LEANDER, Texas (KXAN) — The Leander City Council postponed a vote on a controversial agenda item just after midnight Friday morning that would have required organizations to pay for the cost of security associated with their events at the public library.
This came after the city of Leander spent more than $20,000 in staff, security and supplies for June’s LGBTQ reading event initially billed as “Drag Queen Story Time.”
City Council Member Jason Shaw said he is not a gay rights ally, but he does not think their voices should be silenced.
“If it’s not illegal, then we should just fix the language, keep it safe,” Shaw said. “We can’t force people to pay money when somebody else threatens them. It’s not right.”
“I think we need to take our time and make sure we’ve got the right policy,” Mayor Troy Hill told the rest of the council.
“Didn’t you meet with the attorney over this?” questioned Council Member Christine Sederquist, who opposes charging groups a security fee.
“Yes,” Mayor Hill responded. “I’m not comfortable making a decision. I’ve heard it go this way, I’ve heard it go that way, and I do have the right to (second a motion to postpone the vote).”
Council then voted 5-1 to table the discussion for now.
Leander details cost of security and impact
The city spent $16,339 on staff including police officers, firefighters, and parks officials. Plus, another $3,916 on supplies, including food, water, sunscreen, and bike racks.
Since June’s LGBTQ event, the city has not allowed anyone to rent out library rooms. This has had an impact on those who depend on the space like an area pastor who was paying the city to hold services at the library.
Thursday night, city council members discussed the potential future use of the rental space the library has to offer. One suggestion for the meeting and study rooms included keeping them for city and library use only.
In a presentation before council, Leander’s Parks and Recreation Department’s Director Mark Tummons said the city is currently “pushing the seams” when it comes to space at the library. He added that whenever someone rents a room the city-provided activities like the department’s fitness classes are “regularly kicked out.” Tummons said they “get second spot” to those who rent and have to cancel or move the city-provided activity.
“At this moment, we are in the midst of 55 days of summer camps: Lego camps, STEM camps (and) creative art camp. Presently, those are held at the Mason Homestead and we have to cap our registration at 15 kids because of space,” Tummons said.
Tummons said the city does not have that many rentals. He said in the past 13 months the rentals have consisted of the San Gabriel’s Daughters of the American Revolution meeting monthly, one license to carry class, five homeowner association groups meeting once, one cradle ceremony, and a couple of birthdays.
Sederquist said she understands the “space is vital for HOAs and scout groups because there is not another space in town where (people) can rent a room.”

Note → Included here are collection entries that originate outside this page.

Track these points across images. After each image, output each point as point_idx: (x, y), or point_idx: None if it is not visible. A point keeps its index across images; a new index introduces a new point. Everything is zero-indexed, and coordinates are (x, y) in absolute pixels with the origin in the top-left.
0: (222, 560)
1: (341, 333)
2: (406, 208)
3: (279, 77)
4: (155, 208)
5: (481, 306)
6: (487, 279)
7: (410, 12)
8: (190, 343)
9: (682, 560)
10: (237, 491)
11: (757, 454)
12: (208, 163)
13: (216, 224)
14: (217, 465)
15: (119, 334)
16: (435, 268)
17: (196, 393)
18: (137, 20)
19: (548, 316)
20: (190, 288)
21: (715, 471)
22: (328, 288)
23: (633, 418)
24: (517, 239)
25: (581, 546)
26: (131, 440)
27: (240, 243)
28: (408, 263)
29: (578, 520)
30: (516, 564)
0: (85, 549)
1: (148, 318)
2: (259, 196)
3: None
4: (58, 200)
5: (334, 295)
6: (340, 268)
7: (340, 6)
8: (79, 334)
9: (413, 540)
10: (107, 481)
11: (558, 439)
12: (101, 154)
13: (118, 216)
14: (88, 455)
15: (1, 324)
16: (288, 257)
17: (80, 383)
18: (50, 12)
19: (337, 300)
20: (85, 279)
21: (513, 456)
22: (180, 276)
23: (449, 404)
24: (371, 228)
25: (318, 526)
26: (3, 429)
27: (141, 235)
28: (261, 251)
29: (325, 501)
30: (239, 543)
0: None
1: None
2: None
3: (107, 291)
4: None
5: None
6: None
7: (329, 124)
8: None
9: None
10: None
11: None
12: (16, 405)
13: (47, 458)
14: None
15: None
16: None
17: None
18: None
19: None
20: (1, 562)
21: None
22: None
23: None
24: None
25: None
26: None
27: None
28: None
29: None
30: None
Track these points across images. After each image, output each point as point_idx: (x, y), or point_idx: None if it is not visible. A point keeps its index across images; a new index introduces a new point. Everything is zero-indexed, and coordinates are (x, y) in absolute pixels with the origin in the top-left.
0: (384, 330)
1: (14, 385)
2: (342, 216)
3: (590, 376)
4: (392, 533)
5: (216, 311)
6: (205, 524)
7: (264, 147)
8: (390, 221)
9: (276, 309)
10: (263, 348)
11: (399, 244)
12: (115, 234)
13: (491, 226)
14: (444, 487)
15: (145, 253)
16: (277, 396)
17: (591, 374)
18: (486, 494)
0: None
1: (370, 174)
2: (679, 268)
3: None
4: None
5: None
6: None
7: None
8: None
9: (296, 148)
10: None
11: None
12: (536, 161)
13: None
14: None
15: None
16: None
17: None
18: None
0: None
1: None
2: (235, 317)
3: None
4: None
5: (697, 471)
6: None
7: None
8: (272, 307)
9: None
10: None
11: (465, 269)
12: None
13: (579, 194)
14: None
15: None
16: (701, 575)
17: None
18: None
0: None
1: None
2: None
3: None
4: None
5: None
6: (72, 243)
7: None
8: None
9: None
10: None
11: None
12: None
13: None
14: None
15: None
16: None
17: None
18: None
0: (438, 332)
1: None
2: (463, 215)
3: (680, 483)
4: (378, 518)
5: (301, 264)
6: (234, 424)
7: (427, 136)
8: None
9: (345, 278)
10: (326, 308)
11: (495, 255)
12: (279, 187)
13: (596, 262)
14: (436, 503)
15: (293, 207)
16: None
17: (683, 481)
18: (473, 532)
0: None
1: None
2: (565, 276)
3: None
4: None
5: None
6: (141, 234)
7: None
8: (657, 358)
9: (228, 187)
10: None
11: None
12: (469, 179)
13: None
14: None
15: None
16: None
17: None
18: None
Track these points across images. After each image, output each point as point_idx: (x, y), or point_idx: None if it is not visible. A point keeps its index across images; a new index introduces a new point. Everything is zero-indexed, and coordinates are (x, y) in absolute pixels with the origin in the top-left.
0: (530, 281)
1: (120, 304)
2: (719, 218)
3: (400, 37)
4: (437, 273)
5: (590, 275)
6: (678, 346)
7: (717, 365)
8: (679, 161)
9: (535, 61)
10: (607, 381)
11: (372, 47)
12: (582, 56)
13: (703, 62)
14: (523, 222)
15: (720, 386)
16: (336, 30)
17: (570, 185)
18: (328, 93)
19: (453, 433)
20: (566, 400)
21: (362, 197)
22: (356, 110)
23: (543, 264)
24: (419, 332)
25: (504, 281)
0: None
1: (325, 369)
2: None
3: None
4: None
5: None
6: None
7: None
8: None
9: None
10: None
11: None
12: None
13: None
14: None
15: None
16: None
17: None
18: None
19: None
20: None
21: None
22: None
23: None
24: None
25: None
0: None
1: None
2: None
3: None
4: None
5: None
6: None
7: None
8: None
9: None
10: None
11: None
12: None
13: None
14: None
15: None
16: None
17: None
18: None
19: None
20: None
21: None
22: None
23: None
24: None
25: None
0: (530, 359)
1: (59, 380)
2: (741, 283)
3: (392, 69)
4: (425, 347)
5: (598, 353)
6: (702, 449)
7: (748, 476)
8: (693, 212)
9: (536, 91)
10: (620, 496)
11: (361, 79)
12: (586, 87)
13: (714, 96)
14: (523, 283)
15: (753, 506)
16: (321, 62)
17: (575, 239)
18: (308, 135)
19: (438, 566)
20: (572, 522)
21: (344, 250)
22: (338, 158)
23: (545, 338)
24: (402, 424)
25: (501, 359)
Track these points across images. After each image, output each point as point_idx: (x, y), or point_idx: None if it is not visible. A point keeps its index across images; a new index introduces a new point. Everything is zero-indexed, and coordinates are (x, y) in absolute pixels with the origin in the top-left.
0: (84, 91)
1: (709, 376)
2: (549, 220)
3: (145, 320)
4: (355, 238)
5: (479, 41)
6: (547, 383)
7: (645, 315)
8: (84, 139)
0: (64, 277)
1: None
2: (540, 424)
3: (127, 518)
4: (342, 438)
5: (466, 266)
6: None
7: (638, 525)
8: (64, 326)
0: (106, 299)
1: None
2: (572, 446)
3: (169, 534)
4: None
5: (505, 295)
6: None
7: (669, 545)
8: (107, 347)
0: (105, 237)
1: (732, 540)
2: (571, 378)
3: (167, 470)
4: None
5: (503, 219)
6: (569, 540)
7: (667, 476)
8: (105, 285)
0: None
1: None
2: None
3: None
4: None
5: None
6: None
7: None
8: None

“The conference room revenue for this year is more than twice as much as it was year to date for 2018,” Sederquist said. “It jumped from $1,040 in the first six months of 2018 to $2,235. So while the library needs that space, I believe the community also needs that space badly.”
Mayor Troy Hill said, “Personally if we need the space, I would rather see the library have the space. We’ve talked in the past of bringing the library in-house and I think certainly looking at that as an option we can utilize the space ourselves.”
Hill said he believes the new hotel and schools will provide additional space for the community to rent once they are built.
This is an idea that worries Cheryl Campbell, a member of Pathway Baptist Church, who said she, her fellow parishioners and her pastor depend on the space weekly for church services.
“By listening to you all bringing it up that the library will be for library events only what I have written may not even have any worth,” Campbell said as she stood at the podium.
Along with a change to the library’s policies, the city had also presented another proposal that would prevent groups from receiving donations while holding events at the library. That may stop the pastor from collecting church offerings.